For larger scale units, motorised drum pulpers are advisable to be used. The second pulper involves the disc pulp which entails the use of a disc with roughened surface.

Mucilage removal
The amorphous gel of mucilage around the bean consists of hemicelluloses, pestic substances and sugars and is soluble in water.

It can therefore be removed by use of warm water or by an agua pulper. However, for small scale units, fermentation is the most feasible.

Fermentation involves the beans being placed in plastic buckets or tanks and left until the mucilage has been broken down.

Natural enzymes in the mucilage and feasts bacteria in the environment work together to break down the mucilage.

The beans should be stirred occasionally and a few beans tested by washing them in water.

After this, the wet processed beans are dried to prevent cracking and this should be done slowly to 10 percent moisture content level and similar drying methods can be used for this as for the dry processed coffee.

After drying, the coffee should be rested for eight hours in a well ventilated place and the thin parchment around the coffee removed by hand, pestle and mortar or in a small huller.

Dry processing 
Dry processing involves the freeing of the wet parchment of mucilage at moisture contents of 50 – 60 percent to the required 12 percent to ensure their conservation. Dry processing involves coffee cherries drying either by the sun or solar drying on raised stands or on mats or in solar driers immediately after harvest.

After coffee drying, hulling commences. This is the removal of the pericarp either by a pestle and mortar or in a mechanical huller.

Secondary processing
Secondary processing is the final post-harvest process before coffee is exported. This stage involves: pre-cleaning and de-stoning, size grading, gravimetric sorting and finally for export of green coffee beans

Apart from exporting green coffee beans, coffee can also be processed to make higher value-added coffee beverage products.

This level of coffee processing involves roasting, grinding, making of instant coffee, extraction of soluble coffee solids and other products using imported technology.

Banana farming
Apart from obtaining proceeds from coffee, the family harvests matooke at intervals throughout the year.

Most of harvest weighs between 10 and 70 kilogrammes which is sold at Shs15, 000 and Shs30, 000 depending on the size.
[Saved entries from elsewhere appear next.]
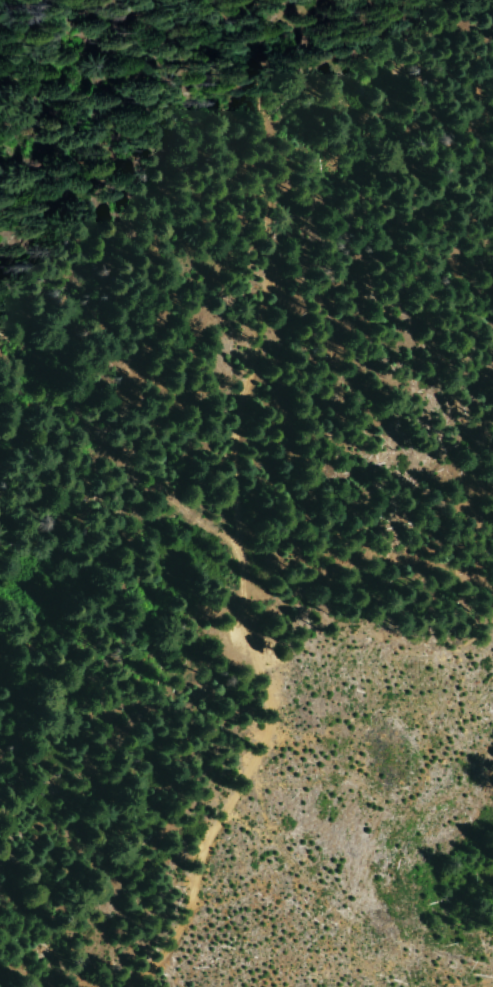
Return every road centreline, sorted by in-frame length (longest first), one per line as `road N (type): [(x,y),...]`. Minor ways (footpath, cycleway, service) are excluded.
road 1 (residential): [(283,0),(281,20),(314,148),(220,365),(225,482),(269,652)]
road 2 (track): [(269,652),(270,703),(257,749),(208,844),(171,948),(135,986)]
road 3 (residential): [(55,434),(233,519)]

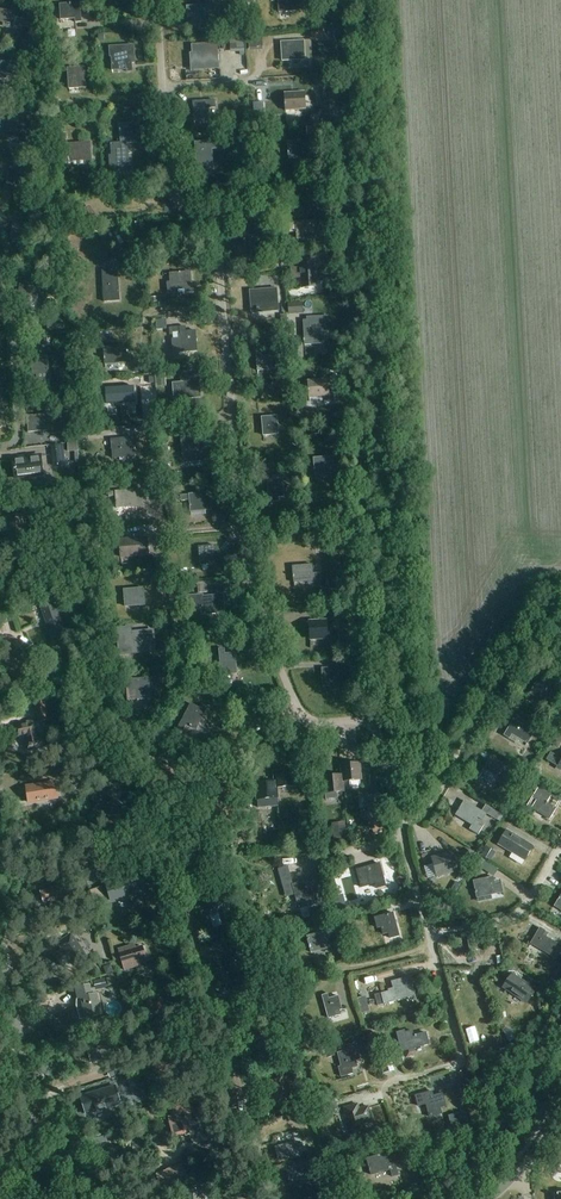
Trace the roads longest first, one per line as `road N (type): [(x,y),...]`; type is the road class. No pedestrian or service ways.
road 1 (track): [(0,840),(57,841),(79,862),(138,843),(176,879),(275,1198)]
road 2 (unclassified): [(166,81),(170,174),(178,197),(220,247),(246,541)]
road 3 (unclassified): [(246,541),(258,601),(299,709),(314,723),(356,719),(376,729),(399,825)]
road 4 (unclassified): [(46,1198),(0,930)]
road 5 (track): [(0,447),(18,434),(0,205)]
road 6 (unclassified): [(399,825),(422,815),(506,675)]
road 7 (unclassified): [(246,541),(357,525),(361,454)]
road 8 (unclassified): [(434,946),(520,916),(560,846)]
road 9 (unclassified): [(399,825),(434,946)]
road 10 (track): [(165,1198),(127,1084)]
On average the family is able to reap Shs15m or more annually.

Kisero advices communities who have land to take up farming as a business because it can fetch money needed to care for their families and to educate their children.

Statistics
The records indicate that in the 2021/2022 season, farmers in Bulambuli recorded a significant increase in yields with an average of 1.2 tonnes per acre compared to 0.8 tonnes per acre in the previous season.

In total, Bulambuli produced 15,720 tonnes compared to 11,569 tonnes in 2020/2021.